If OpenOffice had this functionality, we'd have been up and running in about 15 minutes. I'm surprised it doesn't, it's the ultimate way to automate the job search, surely an unemployed programmer would've provided the functionality at some point...

But, leaving that by the way side, I wasn't about to give up on OpenOffice just yet. I know that OpenOffice Base's files are just cunningly zipped HSQL databases, with some metadata surrounding it.

So, I thought I'd unzip the OpenOffice Base file and have a small Java application read the HSQL database, put the results through the Velocity template engine and send off the email.

This would've involved sneaker-netting the ODB file back and forth between my machine and my partner's, but that seemed ok. They'd enter many agents in during the day, and I'd "send" them all over night. No biggy.

This was also a bust. Once my Java application with it's all-mighty HSQL JDBC jar had touched the database, it seemed to taint it. I think it bumped a version field in the database. This meant that OpenOffice Base refused to open it after even one round with my Java program.

So, plan C. SQLite is an amazing embedded database. Far faster and nicer than HSQL -- it even comes with a neat little command line interface.

I set up some test data in an SQLite database and pointed my Java program at it. Success!

So then I told OpenOffice Base to look at the file, so my partner could enter some data. Failure! OpenOffice Base had an issue with (I think) the scrolling modes available. So that was right out, wouldn't even show the data in the OpenOffice interface. Sad times.

Plan D. Remember, you've always got to have at least 3 fall-back plans when developing software, otherwise nothing will ever work.

PostgreSQL to the rescue!
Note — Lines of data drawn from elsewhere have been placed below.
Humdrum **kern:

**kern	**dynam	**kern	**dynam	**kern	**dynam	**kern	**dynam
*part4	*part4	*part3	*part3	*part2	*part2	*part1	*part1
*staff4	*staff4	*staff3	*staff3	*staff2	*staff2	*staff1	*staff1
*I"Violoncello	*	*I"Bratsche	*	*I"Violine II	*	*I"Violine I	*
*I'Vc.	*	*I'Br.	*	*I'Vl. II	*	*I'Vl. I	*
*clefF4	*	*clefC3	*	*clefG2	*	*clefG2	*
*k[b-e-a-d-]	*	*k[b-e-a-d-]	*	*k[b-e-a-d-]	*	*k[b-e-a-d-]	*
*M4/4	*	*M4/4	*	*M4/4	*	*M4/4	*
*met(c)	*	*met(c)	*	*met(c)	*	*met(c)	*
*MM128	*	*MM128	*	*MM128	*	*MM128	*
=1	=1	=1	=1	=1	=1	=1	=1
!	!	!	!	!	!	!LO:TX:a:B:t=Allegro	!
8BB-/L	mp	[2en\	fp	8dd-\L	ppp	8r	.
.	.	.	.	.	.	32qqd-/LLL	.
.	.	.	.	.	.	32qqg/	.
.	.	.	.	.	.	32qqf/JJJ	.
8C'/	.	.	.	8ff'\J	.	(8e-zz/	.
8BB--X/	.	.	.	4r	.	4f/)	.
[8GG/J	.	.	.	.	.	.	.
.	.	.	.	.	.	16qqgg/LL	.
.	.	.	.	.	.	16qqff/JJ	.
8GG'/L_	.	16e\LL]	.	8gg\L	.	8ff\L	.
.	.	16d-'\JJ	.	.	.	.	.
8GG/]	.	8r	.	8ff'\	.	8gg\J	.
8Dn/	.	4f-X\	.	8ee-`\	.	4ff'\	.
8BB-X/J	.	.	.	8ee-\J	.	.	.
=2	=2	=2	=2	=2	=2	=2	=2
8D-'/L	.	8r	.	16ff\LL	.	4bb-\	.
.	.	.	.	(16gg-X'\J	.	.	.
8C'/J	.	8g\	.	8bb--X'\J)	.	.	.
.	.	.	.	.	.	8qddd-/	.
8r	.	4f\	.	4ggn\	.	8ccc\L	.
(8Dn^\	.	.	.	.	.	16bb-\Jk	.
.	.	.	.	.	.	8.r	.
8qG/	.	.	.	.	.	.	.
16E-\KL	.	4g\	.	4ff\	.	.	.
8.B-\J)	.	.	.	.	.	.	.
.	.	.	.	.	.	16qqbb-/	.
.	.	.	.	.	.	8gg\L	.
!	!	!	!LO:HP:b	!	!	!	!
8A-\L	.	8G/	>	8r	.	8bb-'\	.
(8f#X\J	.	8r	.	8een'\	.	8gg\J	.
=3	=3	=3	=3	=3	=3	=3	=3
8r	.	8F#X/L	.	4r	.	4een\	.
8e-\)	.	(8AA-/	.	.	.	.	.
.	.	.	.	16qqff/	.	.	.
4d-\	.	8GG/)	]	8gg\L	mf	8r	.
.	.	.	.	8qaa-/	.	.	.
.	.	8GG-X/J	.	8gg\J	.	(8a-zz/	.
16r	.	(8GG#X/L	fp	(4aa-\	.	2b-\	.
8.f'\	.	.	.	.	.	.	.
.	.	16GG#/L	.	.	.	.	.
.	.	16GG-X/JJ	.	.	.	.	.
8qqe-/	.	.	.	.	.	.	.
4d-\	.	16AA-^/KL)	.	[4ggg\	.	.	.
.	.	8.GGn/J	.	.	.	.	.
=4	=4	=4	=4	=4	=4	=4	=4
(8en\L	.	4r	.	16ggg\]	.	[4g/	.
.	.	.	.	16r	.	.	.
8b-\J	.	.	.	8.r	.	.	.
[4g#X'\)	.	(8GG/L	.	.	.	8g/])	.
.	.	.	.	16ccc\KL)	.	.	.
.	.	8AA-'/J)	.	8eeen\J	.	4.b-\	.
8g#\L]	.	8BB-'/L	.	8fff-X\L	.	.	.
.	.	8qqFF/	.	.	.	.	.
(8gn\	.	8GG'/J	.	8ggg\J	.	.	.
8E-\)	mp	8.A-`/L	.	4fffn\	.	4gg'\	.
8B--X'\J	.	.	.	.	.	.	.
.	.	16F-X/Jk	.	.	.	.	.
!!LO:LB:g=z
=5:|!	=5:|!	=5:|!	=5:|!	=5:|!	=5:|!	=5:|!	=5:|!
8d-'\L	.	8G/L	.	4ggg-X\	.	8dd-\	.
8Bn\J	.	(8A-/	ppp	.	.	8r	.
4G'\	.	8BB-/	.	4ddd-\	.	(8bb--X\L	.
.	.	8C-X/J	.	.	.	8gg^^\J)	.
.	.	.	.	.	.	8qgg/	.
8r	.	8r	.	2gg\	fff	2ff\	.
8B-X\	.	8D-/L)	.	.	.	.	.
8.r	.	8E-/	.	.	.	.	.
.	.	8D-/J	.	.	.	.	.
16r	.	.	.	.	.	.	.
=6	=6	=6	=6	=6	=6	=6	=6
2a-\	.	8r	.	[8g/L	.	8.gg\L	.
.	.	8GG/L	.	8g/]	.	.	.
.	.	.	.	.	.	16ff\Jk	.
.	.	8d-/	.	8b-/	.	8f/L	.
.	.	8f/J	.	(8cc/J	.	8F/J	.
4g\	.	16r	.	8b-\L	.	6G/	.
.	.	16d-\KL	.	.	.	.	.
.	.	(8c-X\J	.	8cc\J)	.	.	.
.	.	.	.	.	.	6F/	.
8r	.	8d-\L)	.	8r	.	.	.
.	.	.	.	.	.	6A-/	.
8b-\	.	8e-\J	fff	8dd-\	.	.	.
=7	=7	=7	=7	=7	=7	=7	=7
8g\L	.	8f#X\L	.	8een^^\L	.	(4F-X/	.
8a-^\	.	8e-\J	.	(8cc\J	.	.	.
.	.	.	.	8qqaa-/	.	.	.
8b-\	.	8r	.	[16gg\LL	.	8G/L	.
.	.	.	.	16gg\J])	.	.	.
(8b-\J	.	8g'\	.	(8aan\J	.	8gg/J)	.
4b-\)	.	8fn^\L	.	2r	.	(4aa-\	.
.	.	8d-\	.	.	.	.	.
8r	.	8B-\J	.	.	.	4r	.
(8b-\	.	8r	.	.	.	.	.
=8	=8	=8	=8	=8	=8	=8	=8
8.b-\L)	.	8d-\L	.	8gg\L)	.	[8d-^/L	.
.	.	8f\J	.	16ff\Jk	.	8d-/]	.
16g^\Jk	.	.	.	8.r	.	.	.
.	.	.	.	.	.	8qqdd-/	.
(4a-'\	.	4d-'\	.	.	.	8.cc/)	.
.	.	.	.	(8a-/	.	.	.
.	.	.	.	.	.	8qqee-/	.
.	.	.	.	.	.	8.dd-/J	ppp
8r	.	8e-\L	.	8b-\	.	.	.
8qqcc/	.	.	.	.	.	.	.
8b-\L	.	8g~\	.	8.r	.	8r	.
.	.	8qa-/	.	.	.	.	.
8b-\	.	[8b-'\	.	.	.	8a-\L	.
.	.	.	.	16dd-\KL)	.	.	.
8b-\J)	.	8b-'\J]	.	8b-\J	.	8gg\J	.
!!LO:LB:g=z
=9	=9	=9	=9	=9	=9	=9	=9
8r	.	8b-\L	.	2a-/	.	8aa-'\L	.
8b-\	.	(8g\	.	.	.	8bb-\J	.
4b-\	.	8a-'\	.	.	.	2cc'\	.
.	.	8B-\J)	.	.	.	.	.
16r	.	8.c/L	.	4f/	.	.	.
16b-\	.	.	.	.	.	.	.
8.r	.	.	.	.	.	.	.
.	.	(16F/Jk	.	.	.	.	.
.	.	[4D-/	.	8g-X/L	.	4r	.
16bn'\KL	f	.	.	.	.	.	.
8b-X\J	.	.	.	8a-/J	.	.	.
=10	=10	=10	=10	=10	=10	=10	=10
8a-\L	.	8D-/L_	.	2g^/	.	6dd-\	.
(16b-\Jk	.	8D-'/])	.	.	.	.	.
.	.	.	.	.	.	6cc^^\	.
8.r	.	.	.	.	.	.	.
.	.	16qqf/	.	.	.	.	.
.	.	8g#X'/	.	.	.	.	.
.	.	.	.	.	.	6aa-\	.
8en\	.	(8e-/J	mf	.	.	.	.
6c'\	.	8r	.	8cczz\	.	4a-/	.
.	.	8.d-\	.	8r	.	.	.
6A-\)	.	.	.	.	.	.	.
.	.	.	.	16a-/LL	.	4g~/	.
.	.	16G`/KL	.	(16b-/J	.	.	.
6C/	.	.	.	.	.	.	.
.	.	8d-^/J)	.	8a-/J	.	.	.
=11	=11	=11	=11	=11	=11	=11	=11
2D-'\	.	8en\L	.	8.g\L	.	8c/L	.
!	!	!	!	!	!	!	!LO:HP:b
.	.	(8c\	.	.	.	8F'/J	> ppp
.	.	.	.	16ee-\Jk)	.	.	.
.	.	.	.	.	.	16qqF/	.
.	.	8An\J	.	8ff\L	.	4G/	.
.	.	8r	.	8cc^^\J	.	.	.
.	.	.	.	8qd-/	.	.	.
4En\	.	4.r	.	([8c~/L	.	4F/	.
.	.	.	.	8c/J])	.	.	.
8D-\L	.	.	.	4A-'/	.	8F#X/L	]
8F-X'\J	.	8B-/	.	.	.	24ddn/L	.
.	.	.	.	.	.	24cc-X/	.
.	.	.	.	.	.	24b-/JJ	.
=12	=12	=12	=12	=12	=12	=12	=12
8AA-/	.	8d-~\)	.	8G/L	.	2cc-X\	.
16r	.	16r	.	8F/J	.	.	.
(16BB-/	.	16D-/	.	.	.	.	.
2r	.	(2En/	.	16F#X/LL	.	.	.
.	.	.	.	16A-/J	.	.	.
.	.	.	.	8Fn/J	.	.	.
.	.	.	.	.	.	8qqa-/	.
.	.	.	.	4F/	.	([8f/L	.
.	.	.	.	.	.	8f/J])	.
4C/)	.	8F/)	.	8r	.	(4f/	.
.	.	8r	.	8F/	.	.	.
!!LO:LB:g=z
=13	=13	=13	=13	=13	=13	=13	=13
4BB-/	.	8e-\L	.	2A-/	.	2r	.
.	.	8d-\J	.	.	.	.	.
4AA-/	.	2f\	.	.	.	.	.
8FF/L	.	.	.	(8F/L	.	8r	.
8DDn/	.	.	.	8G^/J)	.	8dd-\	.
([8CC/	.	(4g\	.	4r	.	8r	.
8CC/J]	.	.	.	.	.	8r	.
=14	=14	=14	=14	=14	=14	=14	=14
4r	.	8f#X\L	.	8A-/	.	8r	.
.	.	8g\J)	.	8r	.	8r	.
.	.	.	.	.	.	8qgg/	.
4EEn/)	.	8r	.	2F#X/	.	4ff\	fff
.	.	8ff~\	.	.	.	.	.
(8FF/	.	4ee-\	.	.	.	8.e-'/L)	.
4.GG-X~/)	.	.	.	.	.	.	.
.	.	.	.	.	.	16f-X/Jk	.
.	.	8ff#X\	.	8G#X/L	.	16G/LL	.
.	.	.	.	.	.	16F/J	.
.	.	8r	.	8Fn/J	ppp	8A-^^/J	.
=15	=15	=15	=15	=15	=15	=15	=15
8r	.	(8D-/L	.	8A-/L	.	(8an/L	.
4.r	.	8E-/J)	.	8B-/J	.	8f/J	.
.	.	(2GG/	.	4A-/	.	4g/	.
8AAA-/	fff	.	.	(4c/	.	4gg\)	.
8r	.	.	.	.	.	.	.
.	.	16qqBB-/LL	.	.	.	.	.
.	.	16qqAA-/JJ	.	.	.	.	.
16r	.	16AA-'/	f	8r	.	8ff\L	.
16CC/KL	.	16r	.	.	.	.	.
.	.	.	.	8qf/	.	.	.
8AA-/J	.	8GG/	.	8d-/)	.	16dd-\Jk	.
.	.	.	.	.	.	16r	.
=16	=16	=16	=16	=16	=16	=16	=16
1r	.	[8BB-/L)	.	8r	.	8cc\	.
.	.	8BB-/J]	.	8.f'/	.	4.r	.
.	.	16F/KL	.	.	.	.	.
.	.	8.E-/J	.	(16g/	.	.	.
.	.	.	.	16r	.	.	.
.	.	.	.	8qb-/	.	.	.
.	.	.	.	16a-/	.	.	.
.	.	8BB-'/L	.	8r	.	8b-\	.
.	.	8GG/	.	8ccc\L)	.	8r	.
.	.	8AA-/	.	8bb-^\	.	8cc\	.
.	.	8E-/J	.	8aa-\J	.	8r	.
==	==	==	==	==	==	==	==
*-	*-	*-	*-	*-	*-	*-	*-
I setup Postgres on my machine and opened a port for it. On my partner's machine, I tested that they could connect their OpenOffice Base to my Postgres. I then tested dropping some test data in the Postgres database and trying my Java program, configured to use Postgres... Success!!

Now all I need to do is figure out how to send MIME multi-part HTML emails correctly ... ugh.

Anyway, this has been a day or so worth of work on my part.  I suspect I'll have another half-day to get HTML emails working correctly, and then I'll be sorted. Hopefully it'll enable my partner to effectively reach a whole host of agents without writing out the same damn cover letter, attaching various PDFs, and DOC files, etc. over and over.

Once this is all wrapped up, I may open source it. I'll need to tidy the code, add tests and documentation, but it may be of use to someone.

The moral of the story is that HSQL is a difficult database to work with, SQLite is always awesome but somethings don't support it, and PostgreSQL is the best RDBMS since sliced bread.